> [INSTRUCTIONS FOR THE TASK]: Look below for the line containing "- liver parenchyma". Write out that line and the rest through the last one, exactly as they appear, but without pictures.

> [LISTED ENTRIES]:
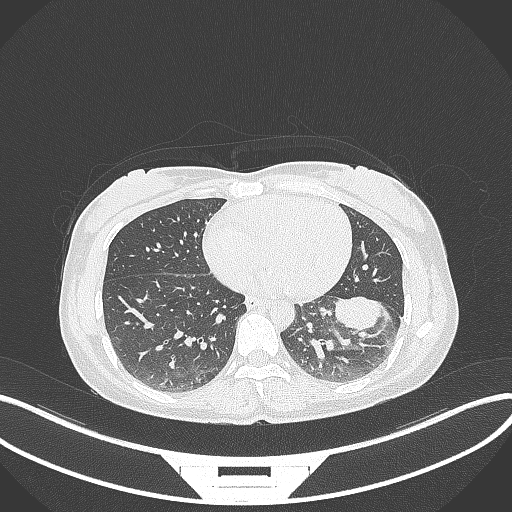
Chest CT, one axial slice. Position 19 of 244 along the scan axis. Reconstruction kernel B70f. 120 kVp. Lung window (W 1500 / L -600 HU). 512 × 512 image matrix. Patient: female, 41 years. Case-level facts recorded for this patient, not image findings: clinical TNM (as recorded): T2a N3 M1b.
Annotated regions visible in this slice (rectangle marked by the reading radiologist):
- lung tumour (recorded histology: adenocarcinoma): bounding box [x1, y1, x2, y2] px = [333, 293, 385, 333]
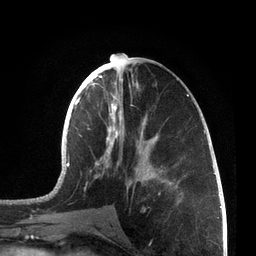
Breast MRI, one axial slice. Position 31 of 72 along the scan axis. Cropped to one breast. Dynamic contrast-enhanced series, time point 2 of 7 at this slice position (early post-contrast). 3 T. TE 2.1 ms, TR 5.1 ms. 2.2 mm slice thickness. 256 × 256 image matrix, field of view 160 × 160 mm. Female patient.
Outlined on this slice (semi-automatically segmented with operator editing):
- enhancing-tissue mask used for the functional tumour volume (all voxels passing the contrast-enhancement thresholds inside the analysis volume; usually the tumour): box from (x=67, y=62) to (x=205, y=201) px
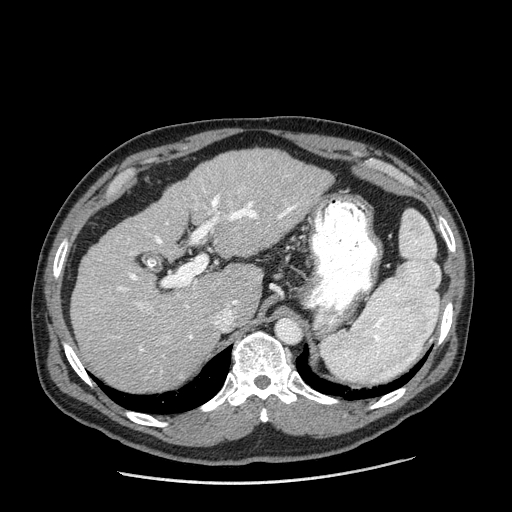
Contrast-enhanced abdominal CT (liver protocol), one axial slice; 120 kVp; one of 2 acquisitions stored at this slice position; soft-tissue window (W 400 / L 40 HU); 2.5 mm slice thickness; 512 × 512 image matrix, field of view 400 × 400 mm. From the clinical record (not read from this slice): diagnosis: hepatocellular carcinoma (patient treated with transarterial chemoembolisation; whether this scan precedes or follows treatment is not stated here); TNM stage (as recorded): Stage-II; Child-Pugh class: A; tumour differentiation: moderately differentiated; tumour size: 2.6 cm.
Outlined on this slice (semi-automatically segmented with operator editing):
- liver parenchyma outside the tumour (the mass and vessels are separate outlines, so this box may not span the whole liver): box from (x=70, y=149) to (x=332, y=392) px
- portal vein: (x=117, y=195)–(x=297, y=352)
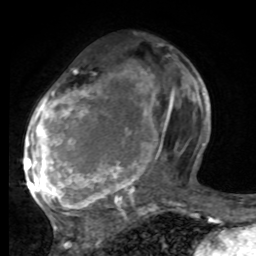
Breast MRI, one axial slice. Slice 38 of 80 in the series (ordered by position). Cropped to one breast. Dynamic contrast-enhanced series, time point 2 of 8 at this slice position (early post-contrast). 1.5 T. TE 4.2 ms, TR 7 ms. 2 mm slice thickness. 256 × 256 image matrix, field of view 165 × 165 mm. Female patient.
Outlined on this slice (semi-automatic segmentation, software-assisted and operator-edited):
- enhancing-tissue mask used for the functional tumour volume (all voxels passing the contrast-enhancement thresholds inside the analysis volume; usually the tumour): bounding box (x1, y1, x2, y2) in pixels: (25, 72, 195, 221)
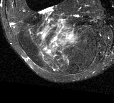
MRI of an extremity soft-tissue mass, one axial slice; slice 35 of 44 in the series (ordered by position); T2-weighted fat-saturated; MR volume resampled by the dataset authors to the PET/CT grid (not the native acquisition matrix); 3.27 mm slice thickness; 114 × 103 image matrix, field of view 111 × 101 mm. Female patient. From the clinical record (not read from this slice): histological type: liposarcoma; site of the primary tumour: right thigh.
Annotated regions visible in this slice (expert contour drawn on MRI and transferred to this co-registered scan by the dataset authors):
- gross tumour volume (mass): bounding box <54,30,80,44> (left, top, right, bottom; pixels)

> [SOLVED PROBLEM]:
- liver parenchyma outside the tumour (the mass and vessels are separate outlines, so this box may not span the whole liver): box from (x=70, y=149) to (x=332, y=392) px
- portal vein: (x=117, y=195)–(x=297, y=352)
Breast MRI, one axial slice. Slice 38 of 80 in the series (ordered by position). Cropped to one breast. Dynamic contrast-enhanced series, time point 2 of 8 at this slice position (early post-contrast). 1.5 T. TE 4.2 ms, TR 7 ms. 2 mm slice thickness. 256 × 256 image matrix, field of view 165 × 165 mm. Female patient.
Outlined on this slice (semi-automatic segmentation, software-assisted and operator-edited):
- enhancing-tissue mask used for the functional tumour volume (all voxels passing the contrast-enhancement thresholds inside the analysis volume; usually the tumour): bounding box (x1, y1, x2, y2) in pixels: (25, 72, 195, 221)
MRI of an extremity soft-tissue mass, one axial slice; slice 35 of 44 in the series (ordered by position); T2-weighted fat-saturated; MR volume resampled by the dataset authors to the PET/CT grid (not the native acquisition matrix); 3.27 mm slice thickness; 114 × 103 image matrix, field of view 111 × 101 mm. Female patient. From the clinical record (not read from this slice): histological type: liposarcoma; site of the primary tumour: right thigh.
Annotated regions visible in this slice (expert contour drawn on MRI and transferred to this co-registered scan by the dataset authors):
- gross tumour volume (mass): bounding box <54,30,80,44> (left, top, right, bottom; pixels)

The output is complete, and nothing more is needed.